Journalists’ days sometimes veer from one crisis to another. Our days rarely go by without learning something new or interesting, whether we’re on duty or off. Even when we’re “off,” many of us find it difficult to shut down our reporter brains. Our days also bring “strings” of information and odd juxtapositions, offering context and “color” when we least expect it.
Tuesday was such a day for me.
In the morning, I tweeted about a board meeting where University of Minnesota regents and the president bemoaned the “tough medicine” the U is swallowing in an era of reduced state funding. The 2010-11 operating budget calls for $104.9 million in “unit reductions/resource adjustments” to deal with a shortfall of $152 million in state aid. Tuition increases are making up the rest.
By Tuesday evening I found myself on the U’s Showboat as the guest of a longtime friend who is an alumnus and donor. The College of Liberal Arts hosted a dessert reception and performance of a musical version of “Triumph of Love.”
Where’s my pen?
I was not “on duty,” so I did not bring a notebook or a fancy mobile phone so I could tweet what I was seeing and hearing. I did not take notes as College of Liberal Arts Dean Jim Parente gave an entertaining introduction to the life of playwright Pierre Marivaux and this particular work. I wish I could have located a pen in my tightly packed purse when Parente started thanking CLA donors and vigorously espousing the liberal arts as the “foundation” of all learning. Because I was a guest, I did not collar Parente before my friend and I disembarked.
As readers of The Next Degree know, some of the worst-tasting budget medicine is being consumed in the College of Liberal Arts. Fifty-two tenure and tenure-track faculty vacancies from retirements and resignations went unfilled starting in 2009, and up to 10 more vacancies won’t be filled in the coming year, Associate Dean Gary Oehlert explained recently in an email. About 145 course sections will be dropped as well in the U’s largest college.
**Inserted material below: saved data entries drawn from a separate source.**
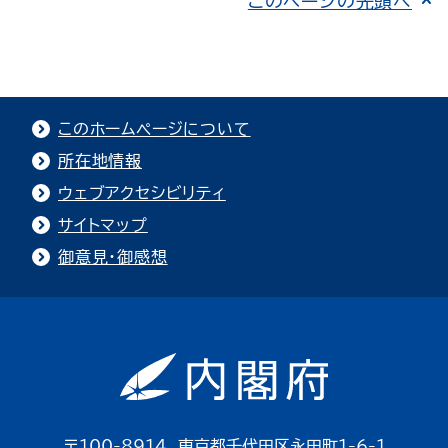
このページの先頭へ
このホームページについて
所在地情報
ウェブアクセシビリティ
サイトマップ
御意見・御感想
〒100-8914 東京都千代田区永田町1-6-1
The Regents Policy on Faculty Tenure says tenure and tenure-track faculty cannot be laid off without the university first declaring a financial emergency, he says.
While no layoffs of these faculty members are planned, Oehlert and others are worried about losing top-flight people and being unable to recruit replacements. He did not give a breakdown of resignations vs. retirements but offered some context on the patterns of vacancies.
“Resignation usually means that some top faculty member has been recruited away to another university, so those folks getting recruited usually are concentrated in our best departments and/or the most popular majors,” he wrote. “In other words, resignations tend to come from places that you can’t afford to lose people.”
The exodus of retiring baby boomers is a concern, too.
“Retirement is a natural stage of the career, and they happen across the college and university,” he said. “However, there are some departments that are in or about to begin major generational change; these departments could also be vulnerable. (This generational change is the result of lots of people who began their careers in the late ’60s/early ’70s when universities were in a major expansion phase; those folks are retiring now.)”
Brain drain is a topic for another post.
While the budget cloud hangs over the university and the College of Liberal Arts, it occurs to me that the Showboat offers an escape route even though it’s literally moored on the Mississippi River on St. Paul’s Harriet Island. The fresh-faced actors and singers in “Triumph of Love” remind patrons of the U’s vibrant theater department. The musical’s slapstick antics and singing can take anyone away, however briefly, from the bottom-line blues.